Afterpay Facing Stricter Laws in Australia

The submissions for Australia’s National Consumer Credit Protection Act were made public yesterday. Many major banks, associations, regulators and consumer advocates called to end loopholes for buy now and pay later providers that see them avoid safe lending laws. The proposed reforms would see companies such as Afterpay, Zip, and Humm having to fall in line with other credit organisations. 

ANZ, Westpac, Consumer Owned Banking Association, Australian Retail Credit Association and National Legal Aid were among the organisations that put forward submissions. 

“We’ll only get one chance to get the regulation of BNPL right. And this is it. As the Banking Royal Commission showed in spades, loopholes in the law are disasters. BNPL is credit. It should be regulated like all other credit products,” said Fiona Guthrie, Financial Counselling Australia CEO. 

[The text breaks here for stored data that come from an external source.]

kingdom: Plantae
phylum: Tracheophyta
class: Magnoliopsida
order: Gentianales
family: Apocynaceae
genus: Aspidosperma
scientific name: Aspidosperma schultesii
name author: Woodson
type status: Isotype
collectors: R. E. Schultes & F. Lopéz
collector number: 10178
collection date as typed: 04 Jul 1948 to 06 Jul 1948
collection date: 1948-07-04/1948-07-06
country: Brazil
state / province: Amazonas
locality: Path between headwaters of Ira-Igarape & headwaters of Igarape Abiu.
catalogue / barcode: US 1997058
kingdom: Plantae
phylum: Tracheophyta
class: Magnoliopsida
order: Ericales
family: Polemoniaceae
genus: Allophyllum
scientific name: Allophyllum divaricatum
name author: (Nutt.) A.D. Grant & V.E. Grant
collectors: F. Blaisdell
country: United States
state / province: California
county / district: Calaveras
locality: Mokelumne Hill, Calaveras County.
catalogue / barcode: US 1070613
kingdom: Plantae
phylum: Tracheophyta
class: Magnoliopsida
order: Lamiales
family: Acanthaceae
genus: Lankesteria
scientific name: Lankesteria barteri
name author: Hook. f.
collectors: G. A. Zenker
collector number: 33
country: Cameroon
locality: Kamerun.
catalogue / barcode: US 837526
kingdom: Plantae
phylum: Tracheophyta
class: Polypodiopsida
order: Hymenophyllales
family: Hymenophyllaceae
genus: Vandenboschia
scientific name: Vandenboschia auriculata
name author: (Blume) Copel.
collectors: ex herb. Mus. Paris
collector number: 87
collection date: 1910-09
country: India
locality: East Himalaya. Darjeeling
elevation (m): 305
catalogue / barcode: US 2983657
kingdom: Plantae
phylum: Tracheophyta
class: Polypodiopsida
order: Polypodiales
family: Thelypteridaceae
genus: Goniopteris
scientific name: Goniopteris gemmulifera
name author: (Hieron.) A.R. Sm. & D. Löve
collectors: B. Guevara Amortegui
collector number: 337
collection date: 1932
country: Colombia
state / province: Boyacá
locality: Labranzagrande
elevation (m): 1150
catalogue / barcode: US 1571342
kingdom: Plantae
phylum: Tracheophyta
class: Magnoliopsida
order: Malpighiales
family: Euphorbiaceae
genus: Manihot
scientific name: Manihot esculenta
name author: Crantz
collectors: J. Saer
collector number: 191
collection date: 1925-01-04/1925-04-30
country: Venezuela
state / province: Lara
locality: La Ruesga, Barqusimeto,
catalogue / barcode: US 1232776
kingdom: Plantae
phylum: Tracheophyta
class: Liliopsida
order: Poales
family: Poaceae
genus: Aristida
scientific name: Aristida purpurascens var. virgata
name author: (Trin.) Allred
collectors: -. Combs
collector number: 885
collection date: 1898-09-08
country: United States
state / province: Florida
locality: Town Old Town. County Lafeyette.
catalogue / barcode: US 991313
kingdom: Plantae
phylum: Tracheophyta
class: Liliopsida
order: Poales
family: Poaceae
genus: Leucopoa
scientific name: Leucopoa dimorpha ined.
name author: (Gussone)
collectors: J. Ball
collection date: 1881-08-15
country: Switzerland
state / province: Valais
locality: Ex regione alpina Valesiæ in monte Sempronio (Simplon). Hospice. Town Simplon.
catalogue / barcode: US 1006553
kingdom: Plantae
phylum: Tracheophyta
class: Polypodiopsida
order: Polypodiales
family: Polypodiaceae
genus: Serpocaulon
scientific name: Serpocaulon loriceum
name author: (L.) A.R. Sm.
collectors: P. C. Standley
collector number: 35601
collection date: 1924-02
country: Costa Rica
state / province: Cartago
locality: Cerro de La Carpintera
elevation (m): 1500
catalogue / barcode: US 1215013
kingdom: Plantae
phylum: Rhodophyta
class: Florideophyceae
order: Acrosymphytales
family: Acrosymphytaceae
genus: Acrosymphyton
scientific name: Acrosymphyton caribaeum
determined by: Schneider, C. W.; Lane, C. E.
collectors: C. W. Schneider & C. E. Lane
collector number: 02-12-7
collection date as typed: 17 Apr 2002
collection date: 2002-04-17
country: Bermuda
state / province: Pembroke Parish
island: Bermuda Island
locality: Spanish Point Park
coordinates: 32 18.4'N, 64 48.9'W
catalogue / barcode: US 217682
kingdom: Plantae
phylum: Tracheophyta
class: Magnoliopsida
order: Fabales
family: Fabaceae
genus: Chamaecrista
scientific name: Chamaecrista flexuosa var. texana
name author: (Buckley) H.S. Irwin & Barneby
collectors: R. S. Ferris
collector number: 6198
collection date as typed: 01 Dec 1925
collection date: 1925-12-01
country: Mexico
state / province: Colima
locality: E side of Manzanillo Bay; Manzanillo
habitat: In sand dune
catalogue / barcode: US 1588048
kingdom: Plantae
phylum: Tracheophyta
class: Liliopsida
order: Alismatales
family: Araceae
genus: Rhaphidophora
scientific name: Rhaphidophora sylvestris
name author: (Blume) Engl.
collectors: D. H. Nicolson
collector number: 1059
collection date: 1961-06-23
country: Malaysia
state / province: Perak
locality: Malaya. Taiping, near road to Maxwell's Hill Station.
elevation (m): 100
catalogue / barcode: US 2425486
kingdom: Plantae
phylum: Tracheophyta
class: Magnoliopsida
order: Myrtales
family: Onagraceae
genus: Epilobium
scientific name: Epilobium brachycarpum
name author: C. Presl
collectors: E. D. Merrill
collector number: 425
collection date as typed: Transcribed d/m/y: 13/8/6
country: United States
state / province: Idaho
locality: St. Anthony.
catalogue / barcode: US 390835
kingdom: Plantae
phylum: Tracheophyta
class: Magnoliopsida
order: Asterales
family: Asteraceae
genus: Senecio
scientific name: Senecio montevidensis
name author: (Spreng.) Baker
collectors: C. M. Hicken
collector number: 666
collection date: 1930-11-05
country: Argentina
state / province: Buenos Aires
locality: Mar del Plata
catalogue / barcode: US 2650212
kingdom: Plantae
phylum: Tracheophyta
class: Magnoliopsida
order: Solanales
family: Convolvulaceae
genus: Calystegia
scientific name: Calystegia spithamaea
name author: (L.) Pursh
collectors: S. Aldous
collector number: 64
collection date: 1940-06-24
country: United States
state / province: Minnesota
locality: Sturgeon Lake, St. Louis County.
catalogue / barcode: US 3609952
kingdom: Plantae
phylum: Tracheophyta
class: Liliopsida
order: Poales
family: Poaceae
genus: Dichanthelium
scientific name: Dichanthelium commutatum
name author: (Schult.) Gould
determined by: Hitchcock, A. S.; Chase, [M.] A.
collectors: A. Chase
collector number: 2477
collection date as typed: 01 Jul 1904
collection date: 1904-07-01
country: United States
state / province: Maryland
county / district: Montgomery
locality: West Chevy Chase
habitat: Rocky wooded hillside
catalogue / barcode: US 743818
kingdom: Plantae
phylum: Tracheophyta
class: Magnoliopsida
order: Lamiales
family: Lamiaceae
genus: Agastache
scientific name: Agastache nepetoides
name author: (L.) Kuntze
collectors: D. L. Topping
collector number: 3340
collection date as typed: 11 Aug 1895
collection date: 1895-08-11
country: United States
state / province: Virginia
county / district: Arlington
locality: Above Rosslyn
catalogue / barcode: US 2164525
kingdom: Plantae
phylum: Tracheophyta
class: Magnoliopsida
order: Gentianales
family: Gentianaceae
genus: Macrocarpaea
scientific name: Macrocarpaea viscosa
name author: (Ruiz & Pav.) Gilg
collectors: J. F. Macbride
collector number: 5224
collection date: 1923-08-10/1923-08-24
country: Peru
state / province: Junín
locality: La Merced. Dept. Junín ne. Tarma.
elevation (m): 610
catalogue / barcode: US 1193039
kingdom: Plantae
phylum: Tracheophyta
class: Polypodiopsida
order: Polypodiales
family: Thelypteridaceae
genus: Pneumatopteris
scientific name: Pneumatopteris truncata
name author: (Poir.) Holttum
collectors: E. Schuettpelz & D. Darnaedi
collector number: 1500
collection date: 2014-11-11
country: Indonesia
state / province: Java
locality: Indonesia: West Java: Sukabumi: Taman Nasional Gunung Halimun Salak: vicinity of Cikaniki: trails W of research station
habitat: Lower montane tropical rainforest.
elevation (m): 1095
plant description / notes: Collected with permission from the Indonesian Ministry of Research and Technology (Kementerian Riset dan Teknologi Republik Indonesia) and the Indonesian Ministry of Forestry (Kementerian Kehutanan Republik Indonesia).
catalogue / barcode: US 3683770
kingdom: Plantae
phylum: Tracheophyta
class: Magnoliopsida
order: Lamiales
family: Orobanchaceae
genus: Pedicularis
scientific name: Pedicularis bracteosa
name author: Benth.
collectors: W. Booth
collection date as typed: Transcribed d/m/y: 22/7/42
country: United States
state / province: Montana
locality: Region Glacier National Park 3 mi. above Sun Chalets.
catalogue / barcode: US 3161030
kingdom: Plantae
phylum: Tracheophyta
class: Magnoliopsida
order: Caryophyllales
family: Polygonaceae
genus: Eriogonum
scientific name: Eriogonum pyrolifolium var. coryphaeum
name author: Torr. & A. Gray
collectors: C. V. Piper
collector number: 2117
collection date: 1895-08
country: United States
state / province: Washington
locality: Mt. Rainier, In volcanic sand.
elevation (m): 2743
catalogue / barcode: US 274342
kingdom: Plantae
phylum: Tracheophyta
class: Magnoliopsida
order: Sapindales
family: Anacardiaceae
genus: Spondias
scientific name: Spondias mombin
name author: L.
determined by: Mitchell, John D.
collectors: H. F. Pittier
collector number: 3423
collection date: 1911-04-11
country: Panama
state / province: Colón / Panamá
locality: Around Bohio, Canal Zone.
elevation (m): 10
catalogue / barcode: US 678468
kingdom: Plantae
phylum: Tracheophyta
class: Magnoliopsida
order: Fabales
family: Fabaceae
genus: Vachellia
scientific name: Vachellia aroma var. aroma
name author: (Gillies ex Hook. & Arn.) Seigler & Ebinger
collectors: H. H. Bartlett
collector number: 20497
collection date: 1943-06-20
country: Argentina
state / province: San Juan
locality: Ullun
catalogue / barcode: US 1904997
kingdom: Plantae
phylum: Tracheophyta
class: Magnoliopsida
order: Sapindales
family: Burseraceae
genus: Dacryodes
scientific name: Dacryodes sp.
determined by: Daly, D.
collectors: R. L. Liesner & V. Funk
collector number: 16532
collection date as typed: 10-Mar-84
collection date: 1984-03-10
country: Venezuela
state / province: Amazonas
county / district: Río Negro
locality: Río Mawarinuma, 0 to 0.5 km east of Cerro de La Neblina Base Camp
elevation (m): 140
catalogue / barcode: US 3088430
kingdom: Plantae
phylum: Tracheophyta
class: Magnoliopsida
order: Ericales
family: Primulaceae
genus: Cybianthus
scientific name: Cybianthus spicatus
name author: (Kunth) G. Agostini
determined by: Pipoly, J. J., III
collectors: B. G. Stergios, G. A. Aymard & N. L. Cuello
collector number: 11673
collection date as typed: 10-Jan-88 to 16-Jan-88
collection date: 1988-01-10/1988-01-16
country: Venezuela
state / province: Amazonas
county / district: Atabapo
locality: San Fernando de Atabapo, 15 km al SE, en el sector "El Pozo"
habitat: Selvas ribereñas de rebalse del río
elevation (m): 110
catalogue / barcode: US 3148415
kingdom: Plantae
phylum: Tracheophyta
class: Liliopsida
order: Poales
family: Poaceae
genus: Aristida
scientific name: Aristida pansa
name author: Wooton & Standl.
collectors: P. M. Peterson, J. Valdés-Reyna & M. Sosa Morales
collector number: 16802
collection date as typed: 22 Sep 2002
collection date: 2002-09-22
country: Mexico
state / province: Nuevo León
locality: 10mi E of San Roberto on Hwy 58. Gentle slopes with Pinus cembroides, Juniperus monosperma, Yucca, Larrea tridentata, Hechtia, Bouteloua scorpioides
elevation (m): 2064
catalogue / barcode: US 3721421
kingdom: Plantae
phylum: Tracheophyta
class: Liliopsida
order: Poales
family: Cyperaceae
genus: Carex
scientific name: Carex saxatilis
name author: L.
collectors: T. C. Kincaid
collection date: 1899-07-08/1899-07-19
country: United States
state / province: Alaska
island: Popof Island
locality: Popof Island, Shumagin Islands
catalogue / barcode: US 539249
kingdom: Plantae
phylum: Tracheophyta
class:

“With some buy now, pay later providers lending up to $30,000, it’s unfair and unsafe to allow them to avoid safe lending laws. They need to operate on a level playing field with credit cards and personal loans. As cost of living pressures rise, it is even more important that people are protected from rogue lenders,” said Alan Kirkland, CHOICE CEO. 

“A broad sweep of stakeholders agree that BNPL needs to be fully regulated as credit.  The Government must act to close this regulatory loophole now and make sure the same guardrails apply to BNPL as apply to other types of personal credit,” said Karen Cox, Financial Rights Legal Centre CEO.